**Text segment**:
--- BEGIN ---

Posted by doc on Jul 24, 2011 in Redemptive Community

We have been doing a series at church on our movement from slavery to freedom, and since this has been a “hot” topic of mine for quite some time, I had another revelation (or should I say a reminder of an “old” thought?). Allow me to qualify this as the following is not my attempt to “psychologize” the Bible in any way. Yet, there are many things about the ancient Israelites that reminds me of the affliction that I have struggled with for a long time, and I’m sure there are many who do as well (hopefully I”m not that unusual! — no comments out there!). Also, I would remind you that God has given us the capacity to discover the world around us including ourselves and our typical ways of growing, developing, and perceiving the world around us. Therefore I would simply make the observation and conclusion that this affliction is an ancient one, and impairs and impedes my relationship with God and has done so for many years. This affliction is that of … spiritual object permanence. I know that sounds very psychologist of me, but let me explain.

Object permanence is part of the developmental process for everyone, and shows itself most dramatically in young kids who experience separation anxiety. The basics are this: at one point in children’s development they are unable to understand that if a treasured toy were hidden behind a curtain or drape that it still existed, they just couldn’t see it. This is demonstrated by the fact that often the kids who experience this start to cry because their toy is “gone.” As they continue to mature cognitively in understanding how the world works, they begin to also understand that when a person hides their toy behind a curtain, all they have to do is pull the curtain back to reveal the toy. They realize that the toy exists even if they can’t see it — object permanence.

Another example of this is something we refer to as a “transitional object.” If your kids have ever had a blanket, or a favorite toy with which they sleep, you have just given your kids a transitional

object. From what is it transitioning them? It is allowing them to go from depending on their parents to put them to sleep, to using this transitional object to be a stand-in for the parent and transitions them to putting themselves asleep. It is one small or major (depending on the kid) movement from dependency to independence. Learning to care for one’s own needs versus looking to others to care for our needs. Therefore, when then get anxious, sad, or whatever other emotion that is beyond them, they go to this object to comfort them and regain some measure of self-control. So, if they’re mad, they go to this object and poke its eyes out instead of poking the eyes out of their siblings. If they’re afraid or anxious, they hang on for dear life to give them the comfort they need to overcome the anxiety or fear. Can the object actually do anything to remove the fear or anxiety? No, of course not. What it does do is stand-in for someone or something that has in the past. This particular example of object permanence (which it technically isn’t but it’s close enough for my purposes here) is especially poignant in terms of what we will see in the Israelites at the foot of Mt. Sinai.

What is interesting to take note of is that this object permanence also shows up in our spiritual development as well, and this is where this becomes an “ancient” affliction. It has afflicted mankind all the way back to the Garden of Eden. Of course, Adam and Eve had no need of developing object (the object here being God) permanence because He walked and talked with them in the garden. The moment that Adam and Eve succumbed to the lies of Satan and sin became a permanent, terminal spiritual condition of man, men struggled throughout history with this spiritual object permanence.

--- END ---

[Records from a collection]

--- BEGIN ---

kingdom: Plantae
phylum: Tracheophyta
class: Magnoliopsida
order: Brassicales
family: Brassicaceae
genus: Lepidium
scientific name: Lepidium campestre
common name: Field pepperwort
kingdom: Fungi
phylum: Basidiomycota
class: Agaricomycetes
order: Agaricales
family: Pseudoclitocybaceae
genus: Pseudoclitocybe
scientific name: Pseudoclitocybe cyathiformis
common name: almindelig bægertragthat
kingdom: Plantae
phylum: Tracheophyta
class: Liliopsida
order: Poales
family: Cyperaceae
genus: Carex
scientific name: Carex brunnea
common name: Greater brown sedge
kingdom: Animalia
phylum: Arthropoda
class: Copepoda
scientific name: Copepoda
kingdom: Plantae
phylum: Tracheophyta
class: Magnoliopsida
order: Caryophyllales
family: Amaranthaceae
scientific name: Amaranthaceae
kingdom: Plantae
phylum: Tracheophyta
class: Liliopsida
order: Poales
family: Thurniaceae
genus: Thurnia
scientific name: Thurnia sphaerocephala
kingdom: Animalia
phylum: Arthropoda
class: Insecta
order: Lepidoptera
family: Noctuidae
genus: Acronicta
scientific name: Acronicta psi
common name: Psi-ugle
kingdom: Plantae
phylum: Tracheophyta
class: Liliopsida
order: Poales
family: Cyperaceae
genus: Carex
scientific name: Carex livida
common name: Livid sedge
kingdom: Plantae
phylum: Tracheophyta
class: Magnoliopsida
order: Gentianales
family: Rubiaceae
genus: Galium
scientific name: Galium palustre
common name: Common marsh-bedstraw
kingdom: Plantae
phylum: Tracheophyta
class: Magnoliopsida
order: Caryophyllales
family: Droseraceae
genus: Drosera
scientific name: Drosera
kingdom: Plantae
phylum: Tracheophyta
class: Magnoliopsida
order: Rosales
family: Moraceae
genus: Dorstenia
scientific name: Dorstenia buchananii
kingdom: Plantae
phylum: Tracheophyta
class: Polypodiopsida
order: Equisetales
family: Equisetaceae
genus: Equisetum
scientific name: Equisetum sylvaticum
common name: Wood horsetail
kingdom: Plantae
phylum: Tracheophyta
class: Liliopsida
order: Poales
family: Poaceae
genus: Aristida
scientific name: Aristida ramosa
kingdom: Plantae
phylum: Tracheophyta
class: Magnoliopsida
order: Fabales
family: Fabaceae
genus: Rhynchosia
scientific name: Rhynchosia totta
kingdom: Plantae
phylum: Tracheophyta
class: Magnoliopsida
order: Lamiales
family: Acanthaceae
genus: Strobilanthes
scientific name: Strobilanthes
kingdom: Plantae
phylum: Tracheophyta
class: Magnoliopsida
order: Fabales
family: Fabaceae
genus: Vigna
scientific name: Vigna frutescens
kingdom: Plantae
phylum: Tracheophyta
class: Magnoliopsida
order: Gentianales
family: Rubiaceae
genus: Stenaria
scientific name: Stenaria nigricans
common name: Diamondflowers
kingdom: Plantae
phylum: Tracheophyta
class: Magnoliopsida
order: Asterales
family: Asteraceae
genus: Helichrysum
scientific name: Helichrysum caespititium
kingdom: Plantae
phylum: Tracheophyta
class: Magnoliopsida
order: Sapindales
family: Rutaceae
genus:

--- END ---

**Requests**:
**A.** In the post on spiritual object permanence, what do young children often do when a treasured toy is hidden behind a curtain before they grasp object permanence?
**B.** Write the next part of the post on spiritual object permanence, picking up after its final sentence.

**Exercise answers**:
**A.** They start to cry because their toy is "gone."

**B.**
Now, let me use one Biblical illustration of this, and one personal one. First, allow me to start with the Biblical illustration. What we were looking at last night was when the Israelites were encamped at the foot of Mount Sinai. Moses has already ascended the mountain to receive the ten commandments, and all the other laws that set forth how to live as a society and community of people. At this point point, let me take a short bunny trail to put this in context. Remember, these people had been slaves all their lives. They didn’t know anything about living together other than what they saw in Egyptian culture. It’s one thing to observe culture, it’s entirely another thing to become a society that is knit together by the culture that sets it apart from all the others. Therefore, God went out of His way to be as specific as He could so that they would have the foundational principles of becoming a community of people. Okay… bunny trail ended.

So, Moses is gone, and slowly the realization begins to grow in the Israelites that because he was gone, he was not coming back, and their anger begins to grow at “this man Moses.” (Ex. 32:1) He’s not only gone, he has abandoned them when they needed him most just when things were most bleak at the foot of a mountain in a wilderness. Moses, like kids’ parents when they leave them in children’s ministries, not only went away but was as good as gone forever. So, the Israelites begin to growl, cry, and wail because they had been abandoned. Now, notice what they do next. They go to Aaron, surround him, and demand a substitute god, or a “transitional object.”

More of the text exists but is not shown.